The creation of large database schemas can be a very complicated task. In this article, I am going to share how I used NiFi to fully automate a monstrous task. For my project, I needed to create very large Avro Schemas, and corresponding Hive Tables for five or more Data Sources, each having from 400-500+ different CSV columns. Doing this manually would have been a nightmare just to manage the initial schema creations. Managing schema changes an even bigger task over time. My answer was the Schema Generator API using NiFi and Schema Registry.
A sample call to create Schema Registry Entity (demo).
A sample call to parse Data Columns (22 string columns).
Lots of helpful labels with notes.
The following are the template setup instructions:
Download, Upload Template, and Drag Template to your NiFi Pallette.
Make sure a Schema Registry is Setup within reach of NiFi.
Edit the following Schema Generator Demo Process Group's Variables:
schemaGeneratorApiHost
schemaGeneratorApiPort
schemaRegistryUrl
hiveDatabaseName
hiveDatabaseConnectionUrl (jdbc string)
hiveConfigurationResources (path to hive-site.xml)
Enable controller services in Schema Generator API process group:
StandardHttpContextMap for HandleHttpRequest & Response
HiveConnectionPool for PutHiveQl
Start Schema Generator API Processor group.
Navigate to samples and execute Sample Call 1, then 2 by switching appropriate GenerateFlowFile On/Off. These 2 proc are disabled by default as you should switch them On and Off immediately. These are the only 2 proc that should not always run. Disable them again when done.
This is just a basic demonstration to get you started with Schema Registry and Data Source Schema Automation. Parts of this template are also helpful for anyone who needs to automate creating Avro Schemas and/or Hive Schemas for large CSVs which could still be done without Schema Registry.
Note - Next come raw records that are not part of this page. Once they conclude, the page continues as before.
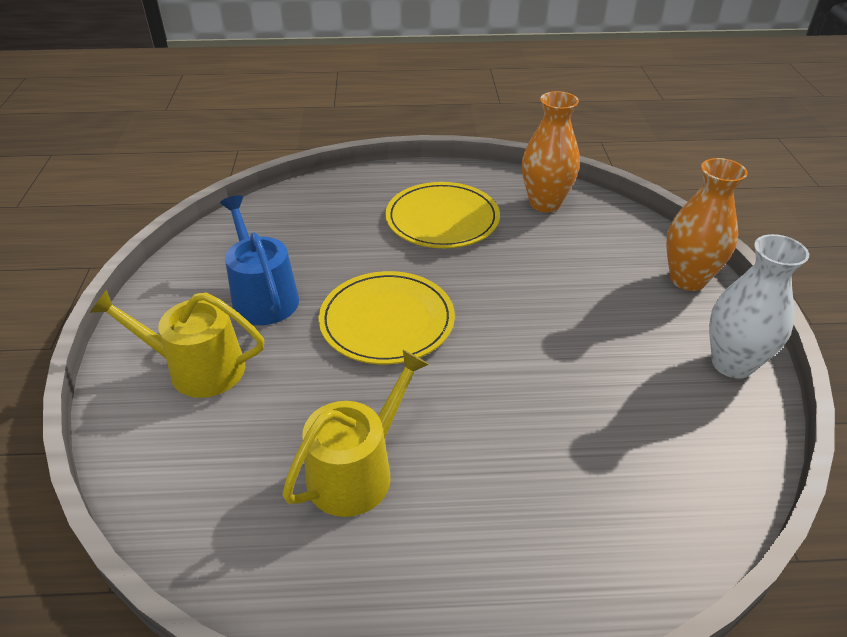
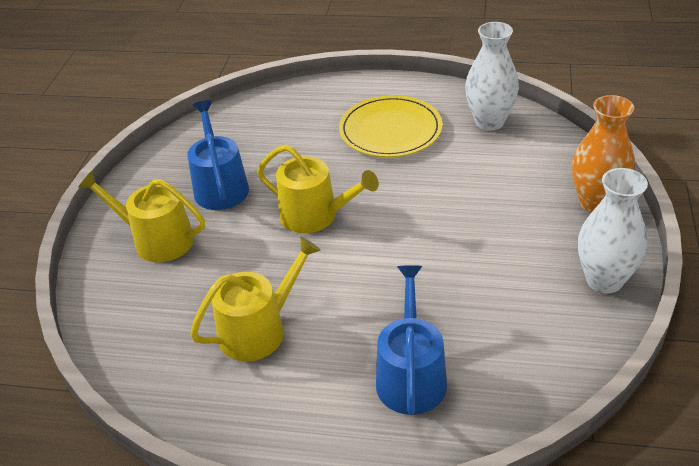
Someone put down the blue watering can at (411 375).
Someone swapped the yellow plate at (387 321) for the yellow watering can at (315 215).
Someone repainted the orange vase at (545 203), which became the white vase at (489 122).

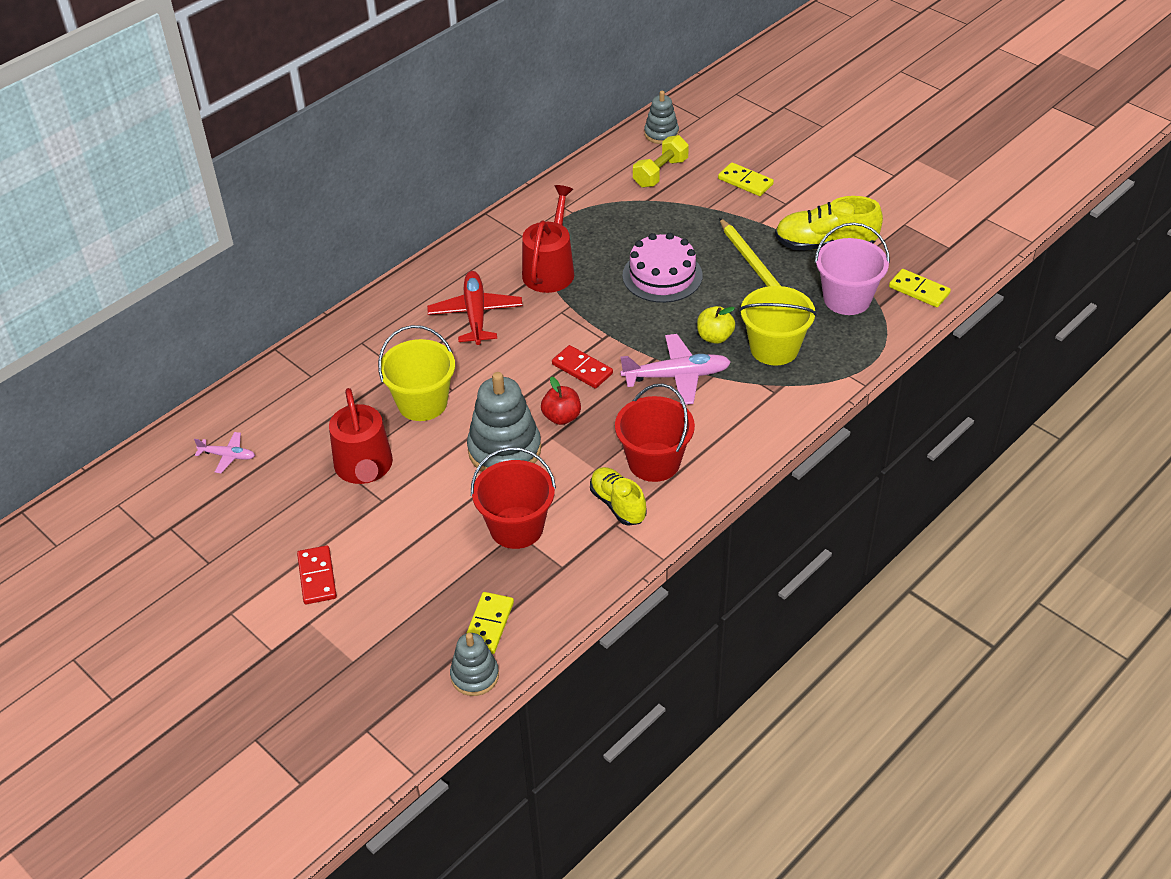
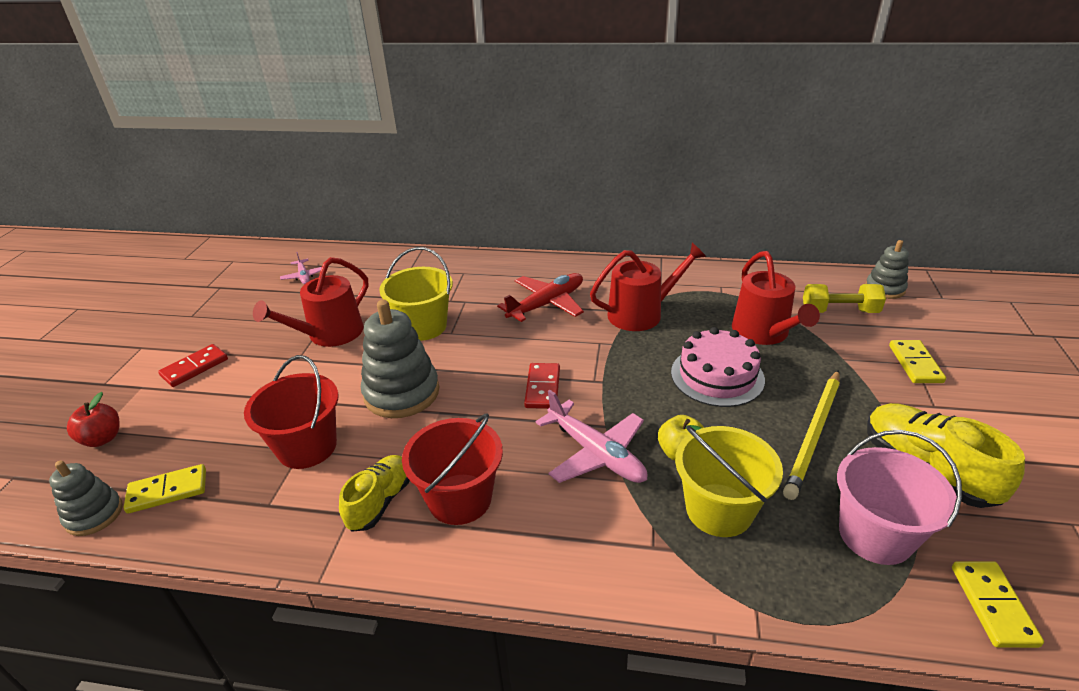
Someone put down the red watering can at (763 333).
Someone carried the red apple from (561 417) to (102 439).

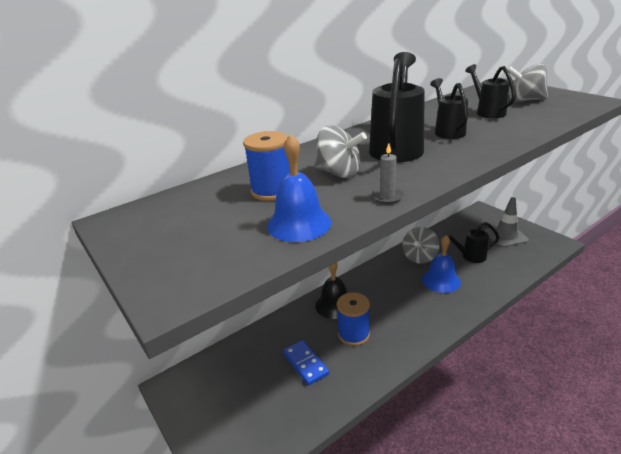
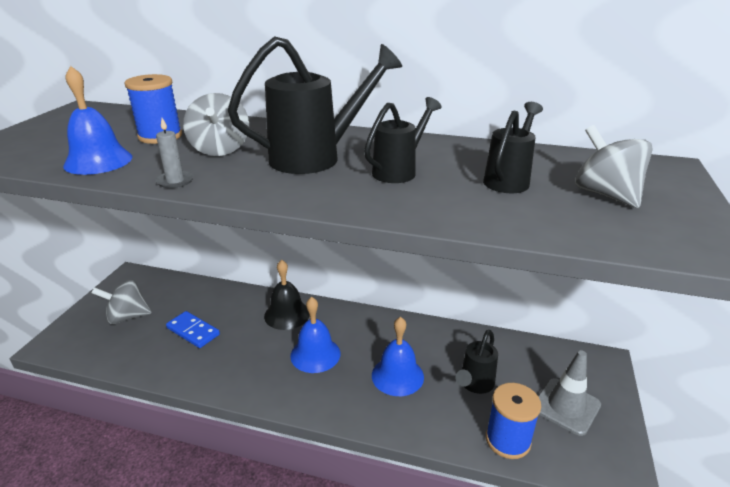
Someone put down the blue bell at (315 354).
Someone carried the blue spool from (353 334) to (507 440).
Someone carried the grey spinning top from (419 257) to (127 317).
Someone rotated the blue domino at (305 364) by 75 degrees counterclockwise.
Someone rotated the black watering can at (469 256) by 105 degrees counterclockwise.

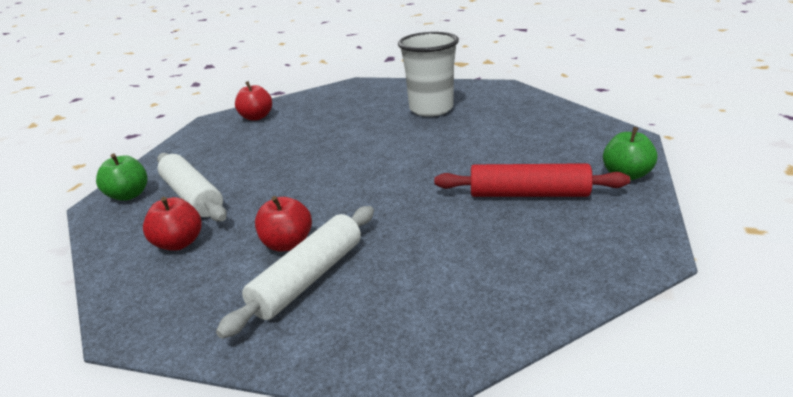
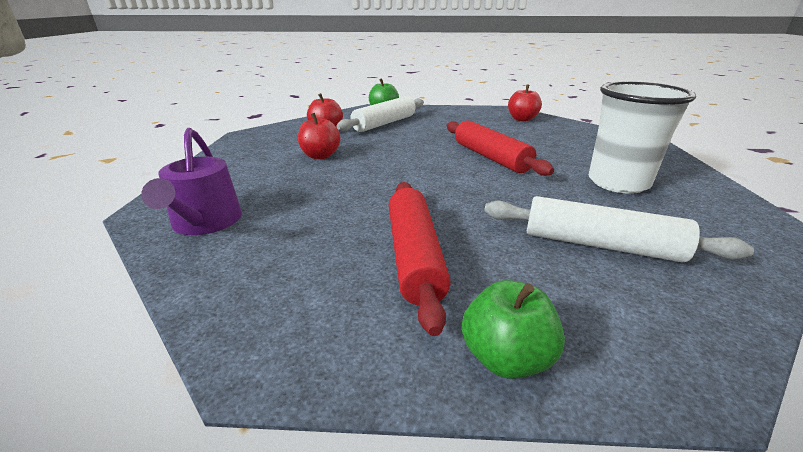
Someone put down the purple watering can at (205 223).
Someone put down the red rolling pin at (490 157).
Someone carried the white rolling pin from (309 278) to (600 245).

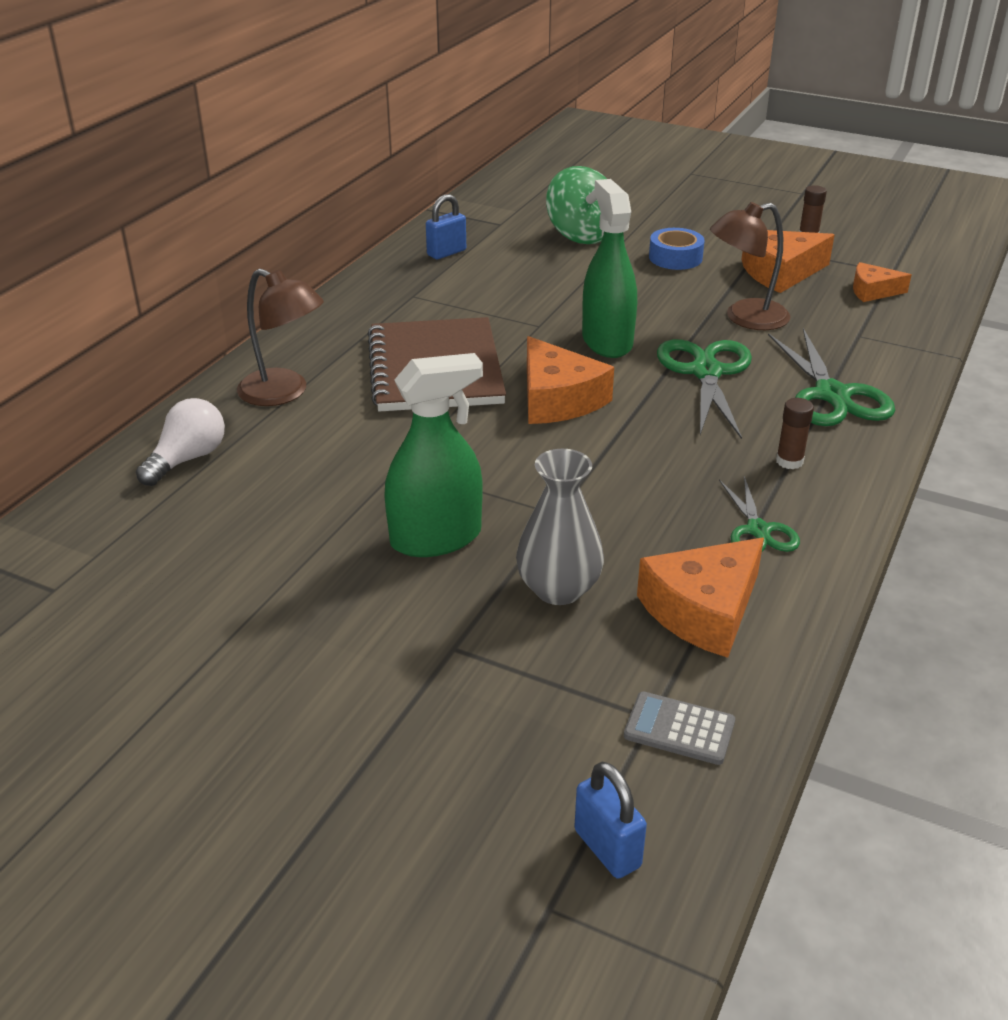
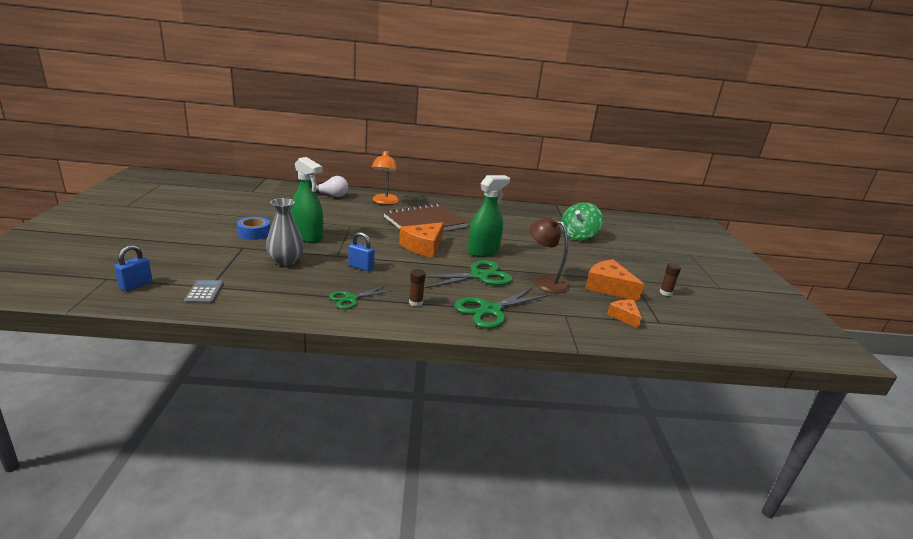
Someone took away the orange cheese at (703 610).
Someone carried the blue padlock from (446 253) to (361 267).
Someone carried the blue tape from (675 257) to (254 233).
Someone repainted the brown lamp at (284 393), which became the orange lamp at (384 202).

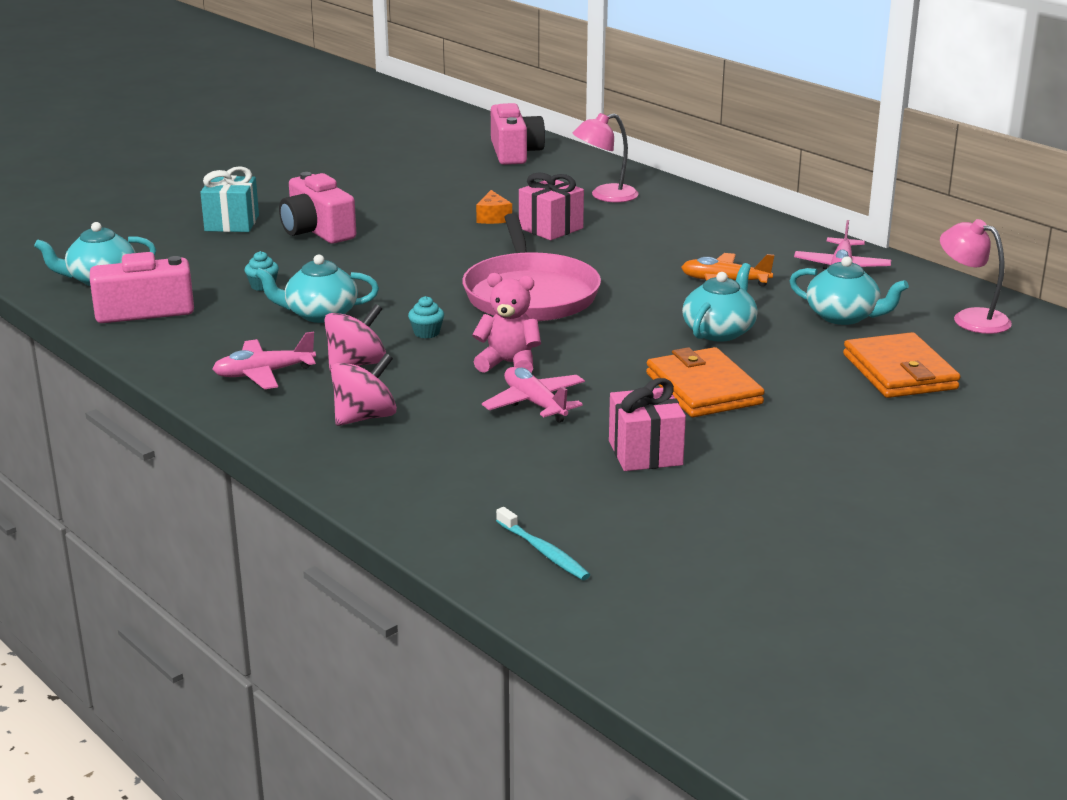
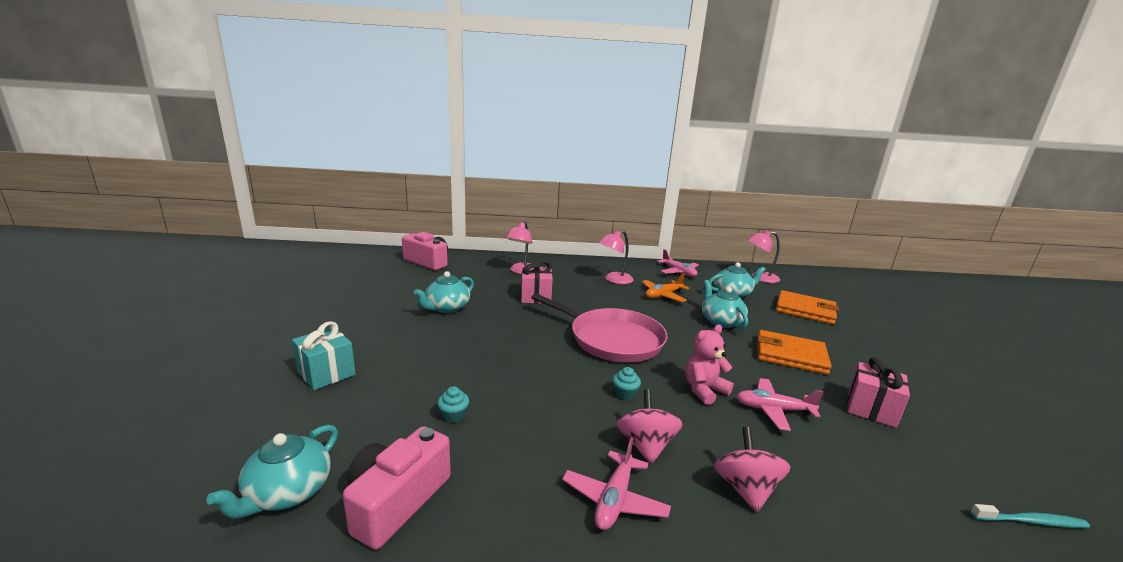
Someone took away the pink camera at (317 231).
Someone took away the orange cheese at (493 217).
Someone put down the pink lamp at (614 280).
Someone carried the turquoise teapot from (320 314) to (447 308).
The demo above has been tested up to 500 columns and includes mapping various different column types to hive data types.
Important Information
The template is built and tested on NiFi 1.9, Single Node Nifi Cluster, with local Schema Registry Installed.
The Schema Registry UI doesn't have full capability. Learn the API to work with your Schemas Directly. For Example: Delete. See my previous post Using the Schema Registry API for detailed API info.
Versioning Schema Forward and Backward can be very problematic. Be Warned.
Use a proper and consistent table and column naming conventions. Complicated column names will break Avro and Hive. Example characters include but not limited to: spaces, /, \, $, *, [, ], (, ), etc.
Schema Registry Entities and Associated Avro Schemas can be used in NiFi Record Readers, using HortonworksSchemaRegistry, and other Controller Services.